Ten percent of premature babies are born with a potentially fatal condition (15-30% mortality) called necrotizing enterocolitis, where the intestine can become lethally inflamed. It’s the baby’s intestinal microbiome that keeps the inflammation in check, and it’s the critical role of microbes to populate and protect the baby’s vulnerable digestive tract.
In a world where we are trying to keep the bad microbes out via hand-sanitizers, we’re also told to wash our food and sometimes remove peels to avoid pesticide exposure. In doing so, we remove some of microbes humans have relied on for eons to maintain health. These ubiquitous microbes are the oldest living life forms on the planet – and have been around about 3 billion years. Yet, it’s still prudent to wash and clean your food, and fortunately there are other ways to healthfully boost your “good” microbial community beyond taking a probiotic supplement.

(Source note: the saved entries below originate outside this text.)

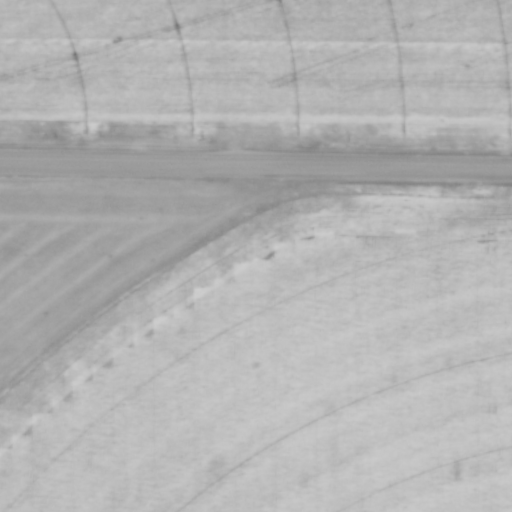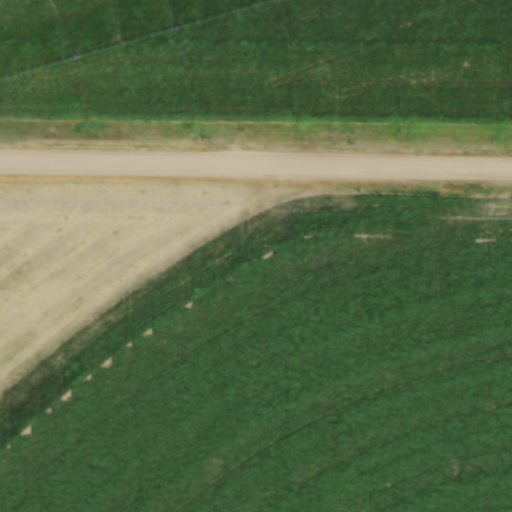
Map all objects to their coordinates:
crop: (256, 58)
road: (256, 167)
crop: (255, 347)
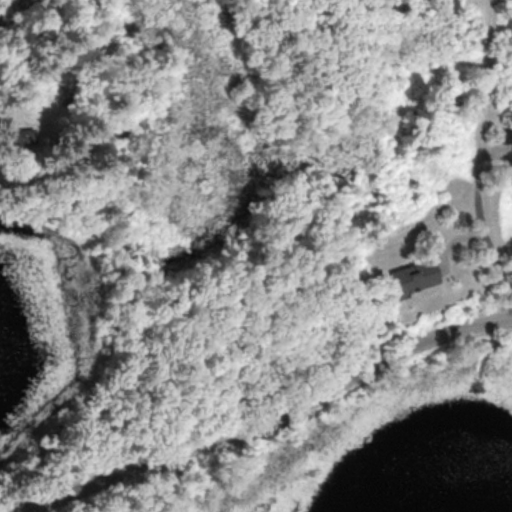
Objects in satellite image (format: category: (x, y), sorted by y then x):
building: (20, 139)
building: (76, 148)
road: (479, 151)
building: (407, 275)
road: (269, 418)
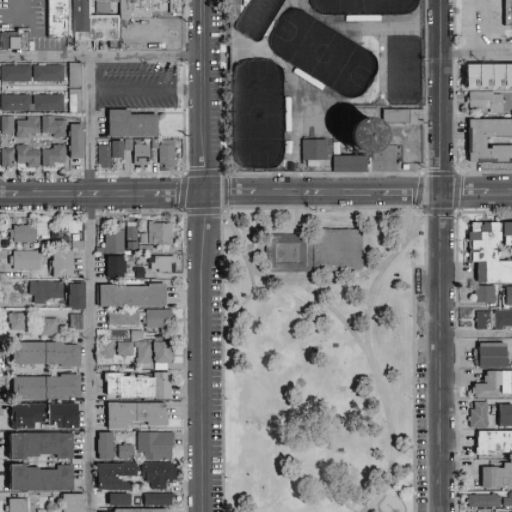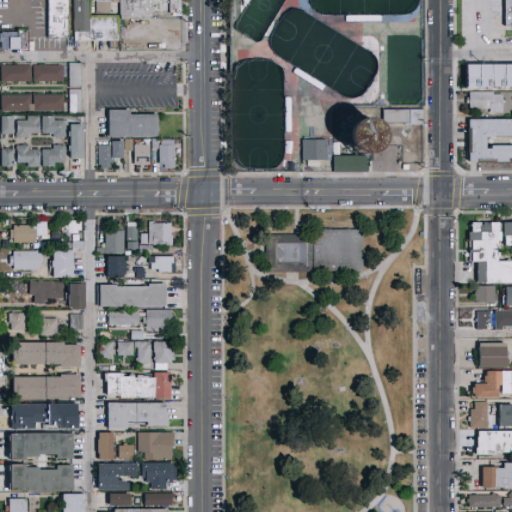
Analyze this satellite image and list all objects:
building: (244, 3)
building: (99, 6)
building: (144, 7)
park: (361, 7)
building: (142, 8)
building: (506, 11)
building: (508, 13)
road: (19, 16)
building: (53, 17)
building: (59, 18)
park: (256, 18)
building: (363, 19)
building: (394, 19)
building: (407, 19)
building: (89, 23)
building: (95, 25)
road: (483, 27)
building: (135, 32)
building: (161, 32)
building: (356, 38)
building: (6, 39)
building: (12, 41)
building: (151, 48)
park: (321, 53)
road: (46, 55)
road: (477, 55)
building: (14, 72)
building: (45, 72)
building: (17, 74)
building: (50, 74)
building: (72, 74)
building: (485, 75)
building: (77, 76)
building: (489, 77)
building: (309, 79)
road: (150, 87)
building: (289, 90)
building: (331, 94)
building: (72, 100)
building: (482, 100)
building: (30, 101)
building: (486, 101)
building: (76, 102)
building: (34, 103)
building: (311, 113)
building: (323, 113)
park: (257, 114)
building: (288, 114)
building: (404, 117)
building: (127, 123)
building: (24, 125)
building: (50, 125)
building: (133, 125)
building: (9, 126)
building: (29, 127)
building: (55, 127)
water tower: (359, 134)
building: (362, 137)
building: (488, 138)
building: (5, 139)
building: (71, 140)
building: (490, 141)
building: (78, 142)
building: (499, 142)
building: (156, 144)
building: (130, 146)
building: (289, 146)
building: (308, 149)
building: (338, 149)
building: (314, 150)
building: (163, 152)
building: (106, 153)
building: (24, 154)
building: (50, 154)
building: (111, 154)
building: (138, 154)
building: (169, 154)
building: (143, 155)
building: (29, 156)
building: (55, 156)
building: (8, 158)
building: (344, 163)
building: (314, 164)
road: (256, 196)
road: (321, 205)
road: (295, 220)
building: (72, 225)
road: (92, 225)
building: (75, 226)
building: (15, 232)
building: (505, 232)
building: (28, 233)
building: (154, 233)
building: (161, 233)
building: (128, 235)
building: (132, 237)
building: (145, 239)
building: (111, 241)
building: (114, 241)
building: (79, 245)
building: (146, 249)
building: (312, 250)
building: (312, 251)
building: (491, 252)
building: (485, 254)
road: (439, 255)
road: (206, 256)
building: (23, 259)
building: (26, 260)
building: (58, 262)
building: (159, 262)
building: (63, 263)
building: (163, 263)
building: (111, 265)
building: (116, 266)
building: (141, 273)
road: (292, 276)
road: (315, 280)
building: (42, 289)
building: (46, 291)
building: (482, 293)
building: (76, 294)
building: (71, 295)
building: (127, 295)
building: (133, 295)
building: (486, 295)
building: (506, 295)
road: (246, 298)
building: (508, 298)
building: (120, 317)
building: (156, 317)
building: (501, 318)
building: (144, 319)
building: (480, 319)
building: (14, 320)
building: (504, 320)
building: (19, 321)
building: (77, 321)
building: (485, 321)
building: (45, 326)
building: (49, 327)
building: (139, 335)
building: (122, 347)
building: (127, 348)
building: (103, 349)
building: (107, 350)
road: (365, 351)
building: (40, 353)
building: (47, 353)
building: (141, 354)
building: (160, 354)
building: (165, 354)
building: (488, 354)
building: (144, 356)
building: (494, 357)
park: (318, 359)
parking lot: (214, 370)
building: (492, 384)
building: (134, 385)
building: (139, 385)
building: (41, 386)
building: (47, 386)
building: (494, 386)
parking lot: (420, 403)
building: (39, 414)
building: (131, 414)
building: (137, 414)
building: (476, 414)
building: (45, 415)
building: (503, 415)
building: (480, 416)
building: (506, 417)
road: (394, 438)
building: (492, 442)
building: (35, 444)
building: (41, 444)
building: (152, 444)
building: (494, 444)
building: (101, 445)
building: (106, 445)
building: (157, 445)
building: (122, 451)
building: (127, 451)
building: (154, 474)
building: (160, 474)
building: (110, 475)
building: (115, 475)
building: (495, 476)
building: (36, 478)
building: (41, 478)
building: (498, 478)
building: (155, 498)
building: (114, 499)
building: (119, 499)
building: (159, 499)
building: (506, 499)
road: (381, 500)
building: (481, 500)
building: (68, 502)
building: (486, 502)
building: (508, 502)
building: (74, 503)
building: (14, 505)
building: (17, 505)
building: (129, 510)
building: (142, 510)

Microbiome boosting foods, like yogurt “with added active (microbial) cultures,” are easy to include. However, they only add about two to six different types of microbes, when there are thousands of species existing in our biome. You can also include fermented foods like sauerkraut, miso soup, tempeh, kefir, and/or kim chi to help reinforce your microbiome. You can also give your body a microbiome boost with prebiotics. Prebiotics are fibers that the microbes use for fuel and growth. By consuming a wide variety of fibers (polysaccharides) from whole grains, fruits, vegetables, legumes, skin-on potatoes, nuts, and seeds, you’ll provide an abundant supply of fuel for your microbiome. Additionally, prebiotic fibers nourish your large intestine and reduce inflammation. Ensuring that your food intake includes a wide variety of fibrous foods also supplies your body with vitamins, minerals, phytonutrients and helps you maintain a healthy body - and like the stars, you can maintain a healthy shine from skin to intestine.